----- RECORDS SUPPLIED -----

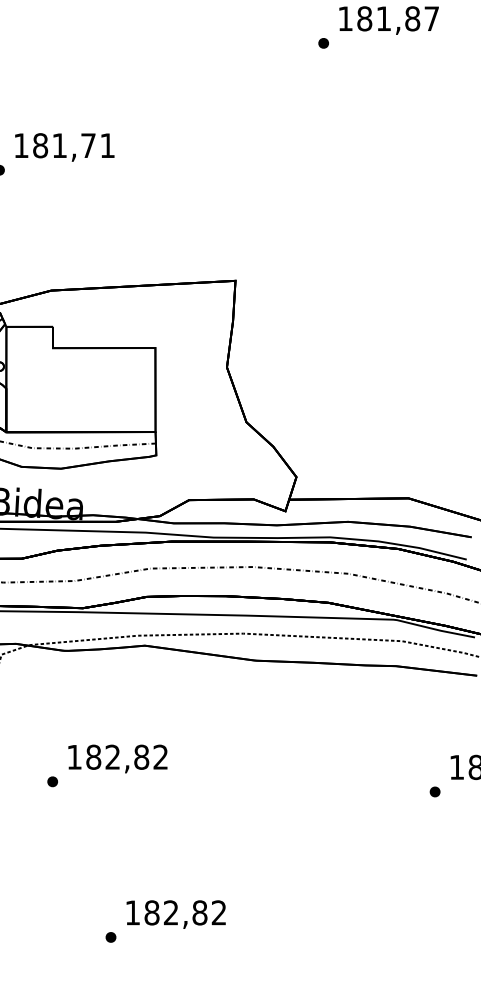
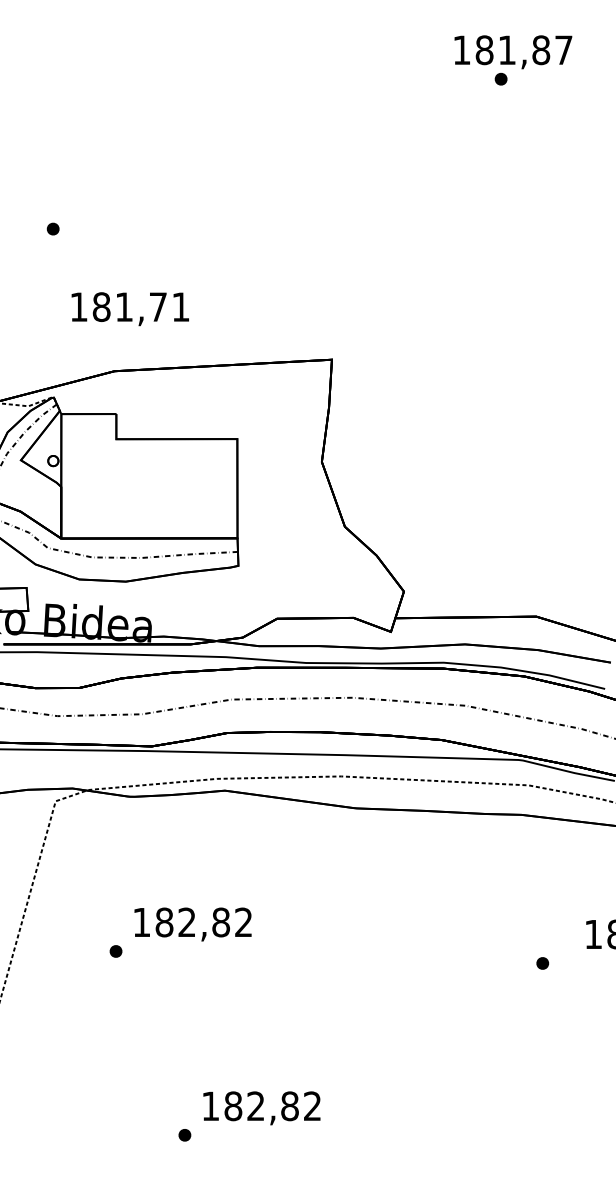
part: (323, 42) -> (500, 78), moved
text: (64, 147) -> (129, 309), moved
part: (434, 792) -> (542, 963), moved

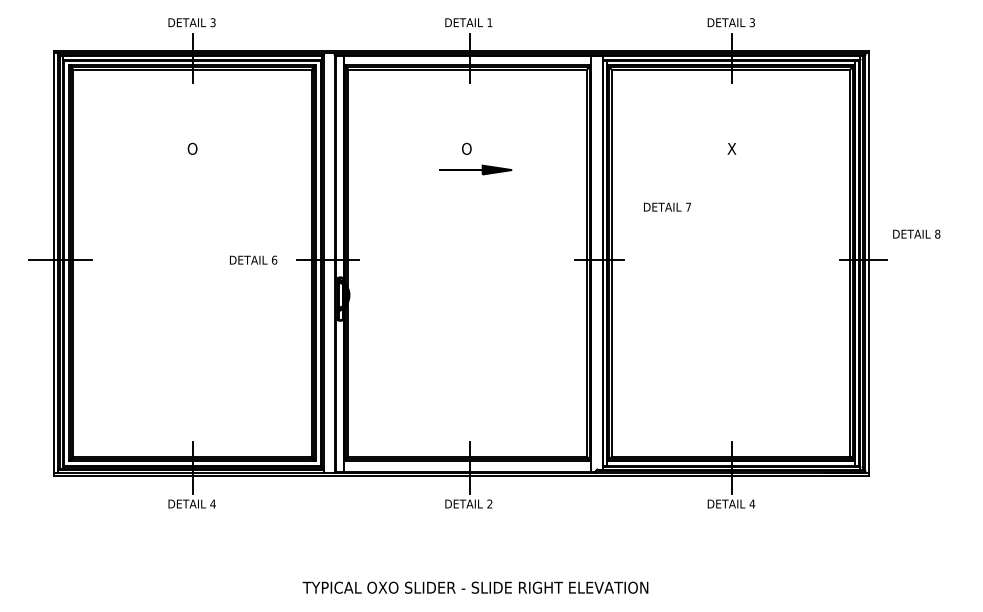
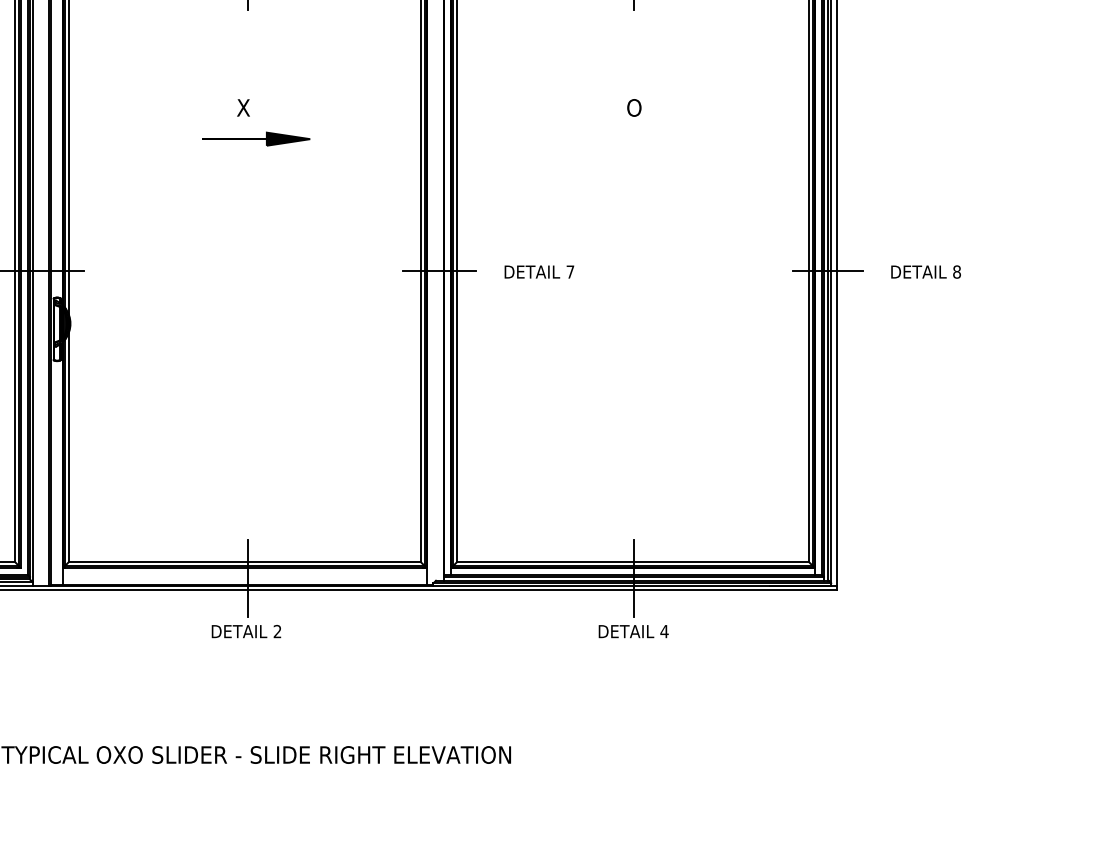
text: (466, 148) -> (243, 107), O -> X
text: (731, 148) -> (633, 107), X -> O
text: (667, 206) -> (539, 271), moved
text: (916, 233) -> (925, 271), moved

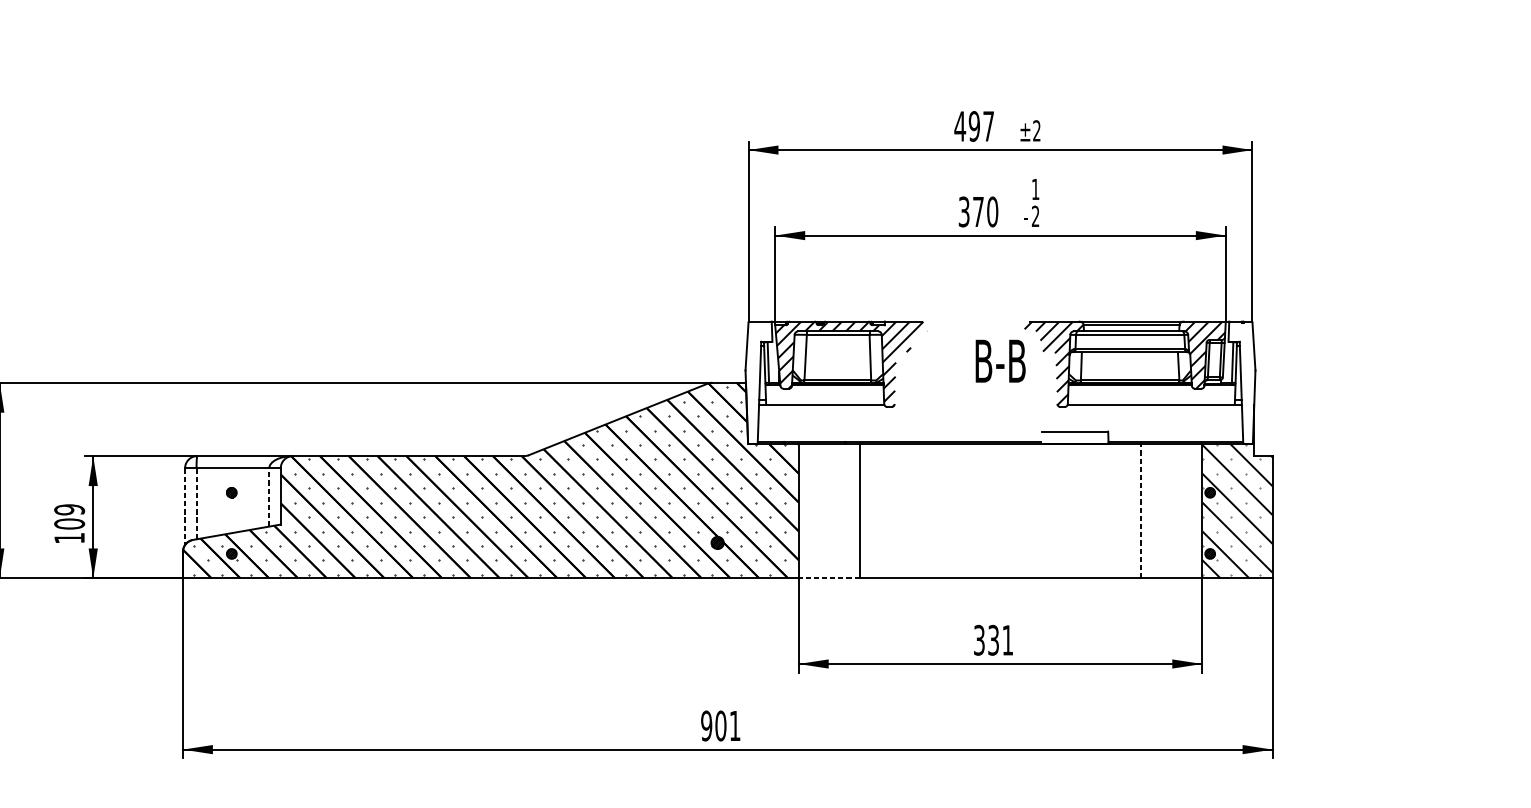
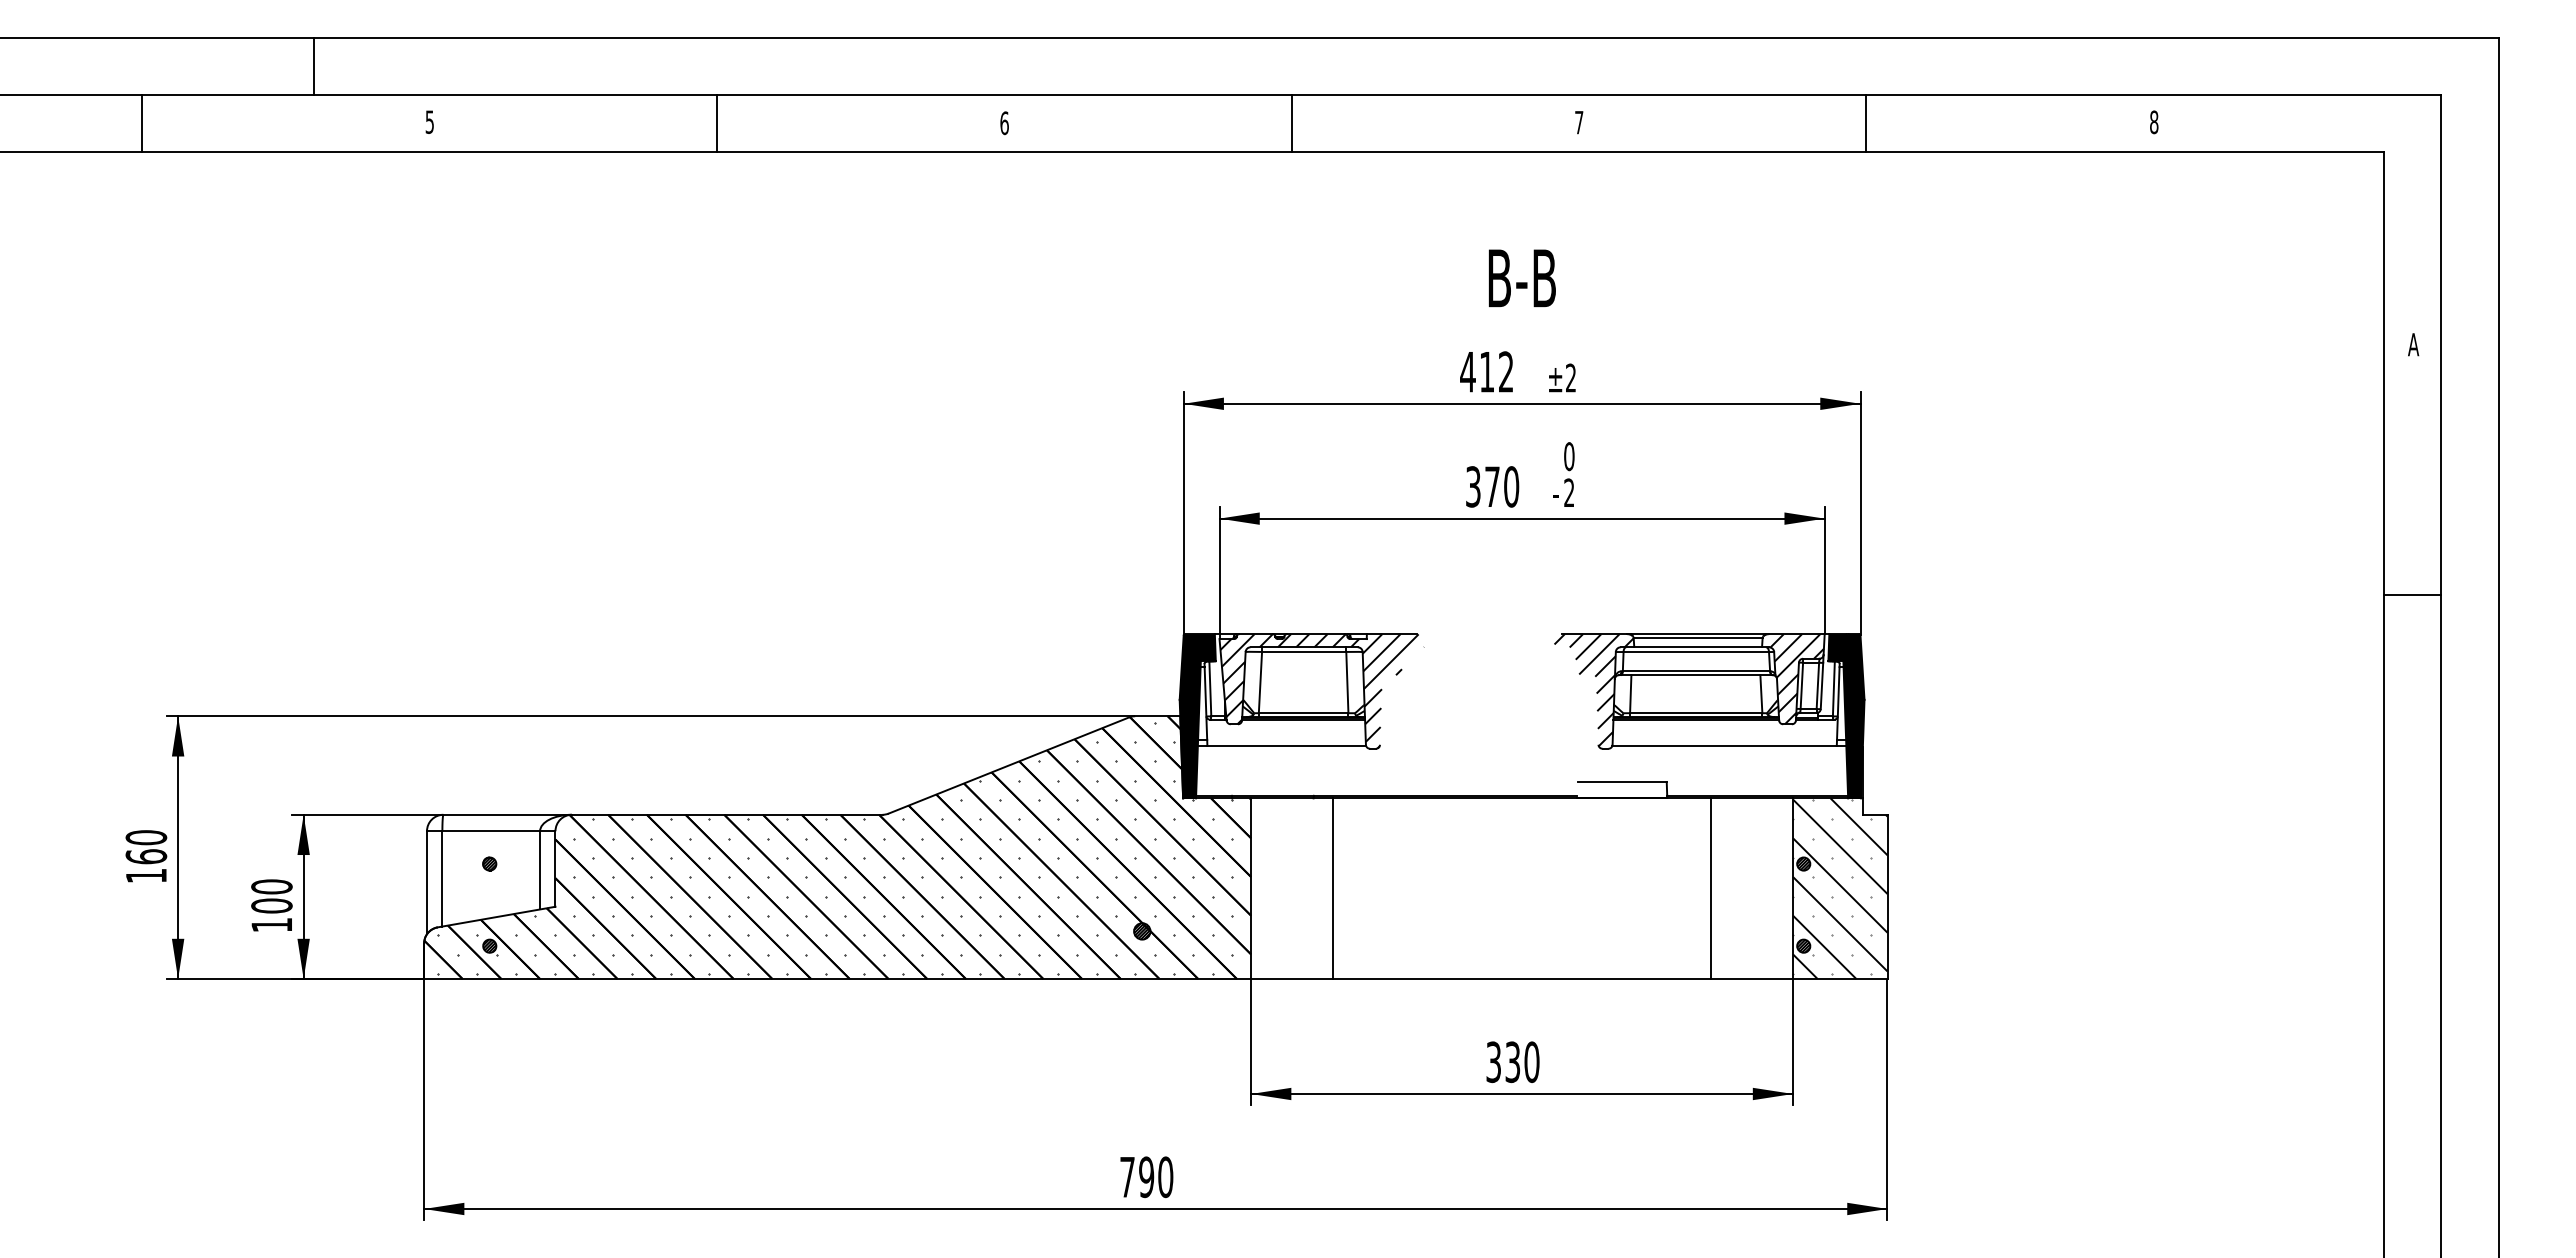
text: (981, 126) -> (1496, 371), 497 -> 412
text: (1035, 189) -> (1569, 456), 1 -> 0
text: (1000, 361) -> (1522, 278), moved
fill: (758, 382) -> (1197, 716), added
fill: (1242, 382) -> (1846, 716), added
line: (269, 496) -> (540, 869), dashed -> solid
line: (196, 503) -> (442, 878), dashed -> solid
line: (185, 506) -> (427, 882), dashed -> solid
text: (69, 509) -> (271, 886), 109 -> 100
line: (1140, 510) -> (1710, 888), dashed -> solid
line: (828, 578) -> (1291, 979), dashed -> solid
text: (1007, 640) -> (1531, 1062), 331 -> 330
text: (720, 726) -> (1146, 1177), 901 -> 790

-----

» JOB ITEM
Print every entry exactly as written, without the pictures.

» RESPONSE
part: (323, 42) -> (500, 78), moved
text: (64, 147) -> (129, 309), moved
part: (434, 792) -> (542, 963), moved

text: (466, 148) -> (243, 107), O -> X
text: (731, 148) -> (633, 107), X -> O
text: (667, 206) -> (539, 271), moved
text: (916, 233) -> (925, 271), moved

text: (981, 126) -> (1496, 371), 497 -> 412
text: (1035, 189) -> (1569, 456), 1 -> 0
text: (1000, 361) -> (1522, 278), moved
fill: (758, 382) -> (1197, 716), added
fill: (1242, 382) -> (1846, 716), added
line: (269, 496) -> (540, 869), dashed -> solid
line: (196, 503) -> (442, 878), dashed -> solid
line: (185, 506) -> (427, 882), dashed -> solid
text: (69, 509) -> (271, 886), 109 -> 100
line: (1140, 510) -> (1710, 888), dashed -> solid
line: (828, 578) -> (1291, 979), dashed -> solid
text: (1007, 640) -> (1531, 1062), 331 -> 330
text: (720, 726) -> (1146, 1177), 901 -> 790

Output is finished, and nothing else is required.